Exercise goal:
Only one stretch of the material below is wanted: everything from the line containing "December 9, 2024" down to the line containing "Postponed 5", both ends included. Repeat it exactly and skip the pictures.

Data extracts:
● ● ● ●
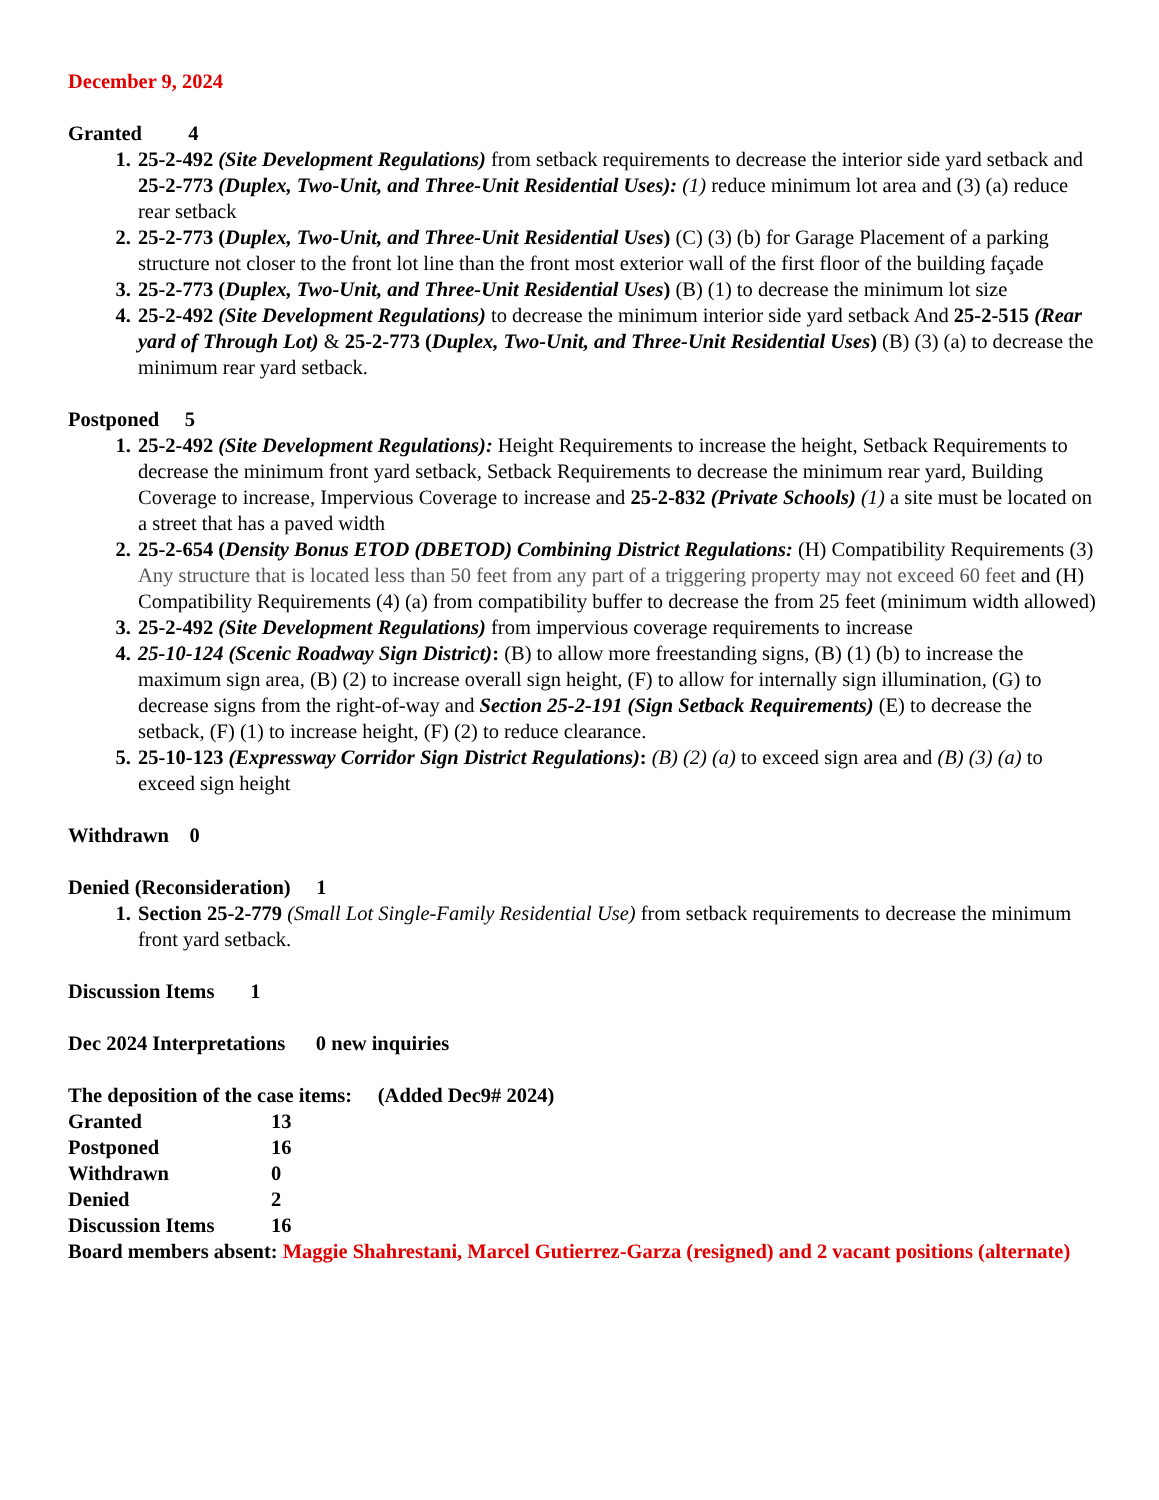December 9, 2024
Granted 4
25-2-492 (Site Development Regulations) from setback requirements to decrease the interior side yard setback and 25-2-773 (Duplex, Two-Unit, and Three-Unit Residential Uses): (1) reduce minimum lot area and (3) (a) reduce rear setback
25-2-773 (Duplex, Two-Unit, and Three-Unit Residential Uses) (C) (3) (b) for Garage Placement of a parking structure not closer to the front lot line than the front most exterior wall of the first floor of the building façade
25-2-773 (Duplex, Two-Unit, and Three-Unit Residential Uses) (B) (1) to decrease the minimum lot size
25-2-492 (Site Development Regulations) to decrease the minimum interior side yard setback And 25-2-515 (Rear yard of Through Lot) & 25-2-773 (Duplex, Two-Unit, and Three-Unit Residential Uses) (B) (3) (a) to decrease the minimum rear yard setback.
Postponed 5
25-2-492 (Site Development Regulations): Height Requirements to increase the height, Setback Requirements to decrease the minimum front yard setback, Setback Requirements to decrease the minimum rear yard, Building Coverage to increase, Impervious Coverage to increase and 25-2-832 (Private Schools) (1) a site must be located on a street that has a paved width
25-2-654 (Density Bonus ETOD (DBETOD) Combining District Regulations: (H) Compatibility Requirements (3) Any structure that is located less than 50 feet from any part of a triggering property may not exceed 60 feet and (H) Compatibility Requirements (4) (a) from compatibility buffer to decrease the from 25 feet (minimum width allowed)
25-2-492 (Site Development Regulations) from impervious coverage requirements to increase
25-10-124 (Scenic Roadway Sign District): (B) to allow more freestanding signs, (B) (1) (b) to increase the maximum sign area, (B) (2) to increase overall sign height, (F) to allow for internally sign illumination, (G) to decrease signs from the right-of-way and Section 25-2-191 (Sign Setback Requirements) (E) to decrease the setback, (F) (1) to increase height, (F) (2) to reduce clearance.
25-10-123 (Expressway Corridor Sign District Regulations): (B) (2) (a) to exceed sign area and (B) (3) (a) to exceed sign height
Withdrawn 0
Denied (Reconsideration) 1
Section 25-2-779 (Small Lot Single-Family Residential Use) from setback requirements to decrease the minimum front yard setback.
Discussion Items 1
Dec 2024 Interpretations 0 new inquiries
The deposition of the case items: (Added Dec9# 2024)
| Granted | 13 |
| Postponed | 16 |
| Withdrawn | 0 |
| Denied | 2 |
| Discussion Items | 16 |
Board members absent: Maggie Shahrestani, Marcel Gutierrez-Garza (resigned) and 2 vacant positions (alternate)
● ● ● ●
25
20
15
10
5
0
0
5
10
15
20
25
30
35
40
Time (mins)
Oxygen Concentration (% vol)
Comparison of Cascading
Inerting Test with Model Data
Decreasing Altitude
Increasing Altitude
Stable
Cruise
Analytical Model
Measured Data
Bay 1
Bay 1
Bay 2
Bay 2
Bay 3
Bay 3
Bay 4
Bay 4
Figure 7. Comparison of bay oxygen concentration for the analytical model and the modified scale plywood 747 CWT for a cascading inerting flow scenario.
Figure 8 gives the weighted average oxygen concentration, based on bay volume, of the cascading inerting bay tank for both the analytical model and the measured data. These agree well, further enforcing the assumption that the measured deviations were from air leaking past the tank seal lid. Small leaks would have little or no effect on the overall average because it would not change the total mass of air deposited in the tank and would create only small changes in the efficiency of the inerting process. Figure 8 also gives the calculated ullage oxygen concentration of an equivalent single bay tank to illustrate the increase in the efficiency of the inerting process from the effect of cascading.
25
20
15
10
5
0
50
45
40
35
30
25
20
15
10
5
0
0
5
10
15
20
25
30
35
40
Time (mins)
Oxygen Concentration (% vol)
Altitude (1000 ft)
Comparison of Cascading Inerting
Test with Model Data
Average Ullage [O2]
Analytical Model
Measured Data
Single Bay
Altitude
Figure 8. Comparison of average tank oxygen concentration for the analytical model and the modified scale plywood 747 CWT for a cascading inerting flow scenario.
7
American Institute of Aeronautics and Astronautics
● ● ● ●
Result of the exercise:
December 9, 2024
Granted 4
25-2-492 (Site Development Regulations) from setback requirements to decrease the interior side yard setback and 25-2-773 (Duplex, Two-Unit, and Three-Unit Residential Uses): (1) reduce minimum lot area and (3) (a) reduce rear setback
25-2-773 (Duplex, Two-Unit, and Three-Unit Residential Uses) (C) (3) (b) for Garage Placement of a parking structure not closer to the front lot line than the front most exterior wall of the first floor of the building façade
25-2-773 (Duplex, Two-Unit, and Three-Unit Residential Uses) (B) (1) to decrease the minimum lot size
25-2-492 (Site Development Regulations) to decrease the minimum interior side yard setback And 25-2-515 (Rear yard of Through Lot) & 25-2-773 (Duplex, Two-Unit, and Three-Unit Residential Uses) (B) (3) (a) to decrease the minimum rear yard setback.
Postponed 5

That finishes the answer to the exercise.